- [EXERCISE DESCRIPTION]: Can you express every line of the listing below as a Markdown table, with columns headed Number and Text and the blank lines left out?

- [RECORDS FOR PROCESSING]:

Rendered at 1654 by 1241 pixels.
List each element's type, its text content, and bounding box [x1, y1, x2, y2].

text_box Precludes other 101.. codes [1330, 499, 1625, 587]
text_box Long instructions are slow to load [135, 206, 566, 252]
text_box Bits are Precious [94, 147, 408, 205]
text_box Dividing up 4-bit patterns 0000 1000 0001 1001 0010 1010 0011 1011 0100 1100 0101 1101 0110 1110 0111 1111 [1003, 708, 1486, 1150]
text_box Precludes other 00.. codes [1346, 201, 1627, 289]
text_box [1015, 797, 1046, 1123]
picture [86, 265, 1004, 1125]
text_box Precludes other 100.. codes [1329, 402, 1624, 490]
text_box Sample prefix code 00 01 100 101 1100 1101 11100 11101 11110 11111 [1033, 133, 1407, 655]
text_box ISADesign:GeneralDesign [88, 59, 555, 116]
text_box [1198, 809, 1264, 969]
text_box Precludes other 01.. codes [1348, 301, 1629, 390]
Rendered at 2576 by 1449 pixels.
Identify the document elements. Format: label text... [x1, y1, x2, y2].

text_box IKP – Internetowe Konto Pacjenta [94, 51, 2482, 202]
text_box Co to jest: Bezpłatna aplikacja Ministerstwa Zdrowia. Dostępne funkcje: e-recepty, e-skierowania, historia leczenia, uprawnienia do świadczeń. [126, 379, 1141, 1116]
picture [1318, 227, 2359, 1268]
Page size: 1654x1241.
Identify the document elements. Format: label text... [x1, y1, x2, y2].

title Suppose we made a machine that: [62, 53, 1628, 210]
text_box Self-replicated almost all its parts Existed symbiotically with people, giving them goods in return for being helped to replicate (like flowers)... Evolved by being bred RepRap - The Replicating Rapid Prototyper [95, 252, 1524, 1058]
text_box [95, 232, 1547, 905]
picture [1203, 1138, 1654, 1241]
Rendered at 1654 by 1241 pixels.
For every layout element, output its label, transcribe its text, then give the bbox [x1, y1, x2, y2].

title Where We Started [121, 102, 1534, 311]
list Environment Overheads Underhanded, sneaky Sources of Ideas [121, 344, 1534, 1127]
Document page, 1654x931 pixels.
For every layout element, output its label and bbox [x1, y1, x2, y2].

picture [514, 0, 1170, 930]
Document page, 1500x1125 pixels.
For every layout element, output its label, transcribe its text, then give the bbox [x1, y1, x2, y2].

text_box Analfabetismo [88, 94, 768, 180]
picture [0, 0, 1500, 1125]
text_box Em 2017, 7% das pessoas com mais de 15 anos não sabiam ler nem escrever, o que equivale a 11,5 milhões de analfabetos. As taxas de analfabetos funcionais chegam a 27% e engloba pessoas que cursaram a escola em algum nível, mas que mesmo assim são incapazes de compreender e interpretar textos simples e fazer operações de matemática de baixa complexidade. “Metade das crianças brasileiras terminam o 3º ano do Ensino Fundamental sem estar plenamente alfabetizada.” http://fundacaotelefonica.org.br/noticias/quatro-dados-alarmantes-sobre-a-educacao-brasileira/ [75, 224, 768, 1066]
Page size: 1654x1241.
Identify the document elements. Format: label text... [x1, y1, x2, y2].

- [EXERCISE RESULT]:
| Number | Text |
|---|---|
| 1 | Rendered at 1654 by 1241 pixels. |
| 2 | List each element's type, its text content, and bounding box [x1, y1, x2, y2]. |
| 3 | text_box Precludes other 101.. codes [1330, 499, 1625, 587] |
| 4 | text_box Long instructions are slow to load [135, 206, 566, 252] |
| 5 | text_box Bits are Precious [94, 147, 408, 205] |
| 6 | text_box Dividing up 4-bit patterns 0000 1000 0001 1001 0010 1010 0011 1011 0100 1100 0101 1101 0110 1110 0111 1111 [1003, 708, 1486, 1150] |
| 7 | text_box Precludes other 00.. codes [1346, 201, 1627, 289] |
| 8 | text_box [1015, 797, 1046, 1123] |
| 9 | picture [86, 265, 1004, 1125] |
| 10 | text_box Precludes other 100.. codes [1329, 402, 1624, 490] |
| 11 | text_box Sample prefix code 00 01 100 101 1100 1101 11100 11101 11110 11111 [1033, 133, 1407, 655] |
| 12 | text_box ISADesign:GeneralDesign [88, 59, 555, 116] |
| 13 | text_box [1198, 809, 1264, 969] |
| 14 | text_box Precludes other 01.. codes [1348, 301, 1629, 390] |
| 15 | Rendered at 2576 by 1449 pixels. |
| 16 | Identify the document elements. Format: label text... [x1, y1, x2, y2]. |
| 17 | text_box IKP – Internetowe Konto Pacjenta [94, 51, 2482, 202] |
| 18 | text_box Co to jest: Bezpłatna aplikacja Ministerstwa Zdrowia. Dostępne funkcje: e-recepty, e-skierowania, historia leczenia, uprawnienia do świadczeń. [126, 379, 1141, 1116] |
| 19 | picture [1318, 227, 2359, 1268] |
| 20 | Page size: 1654x1241. |
| 21 | Identify the document elements. Format: label text... [x1, y1, x2, y2]. |
| 22 | title Suppose we made a machine that: [62, 53, 1628, 210] |
| 23 | text_box Self-replicated almost all its parts Existed symbiotically with people, giving them goods in return for being helped to replicate (like flowers)... Evolved by being bred RepRap - The Replicating Rapid Prototyper [95, 252, 1524, 1058] |
| 24 | text_box [95, 232, 1547, 905] |
| 25 | picture [1203, 1138, 1654, 1241] |
| 26 | Rendered at 1654 by 1241 pixels. |
| 27 | For every layout element, output its label, transcribe its text, then give the bbox [x1, y1, x2, y2]. |
| 28 | title Where We Started [121, 102, 1534, 311] |
| 29 | list Environment Overheads Underhanded, sneaky Sources of Ideas [121, 344, 1534, 1127] |
| 30 | Document page, 1654x931 pixels. |
| 31 | For every layout element, output its label and bbox [x1, y1, x2, y2]. |
| 32 | picture [514, 0, 1170, 930] |
| 33 | Document page, 1500x1125 pixels. |
| 34 | For every layout element, output its label, transcribe its text, then give the bbox [x1, y1, x2, y2]. |
| 35 | text_box Analfabetismo [88, 94, 768, 180] |
| 36 | picture [0, 0, 1500, 1125] |
| 37 | text_box Em 2017, 7% das pessoas com mais de 15 anos não sabiam ler nem escrever, o que equivale a 11,5 milhões de analfabetos. As taxas de analfabetos funcionais chegam a 27% e engloba pessoas que cursaram a escola em algum nível, mas que mesmo assim são incapazes de compreender e interpretar textos simples e fazer operações de matemática de baixa complexidade. “Metade das crianças brasileiras terminam o 3º ano do Ensino Fundamental sem estar plenamente alfabetizada.” http://fundacaotelefonica.org.br/noticias/quatro-dados-alarmantes-sobre-a-educacao-brasileira/ [75, 224, 768, 1066] |
| 38 | Page size: 1654x1241. |
| 39 | Identify the document elements. Format: label text... [x1, y1, x2, y2]. |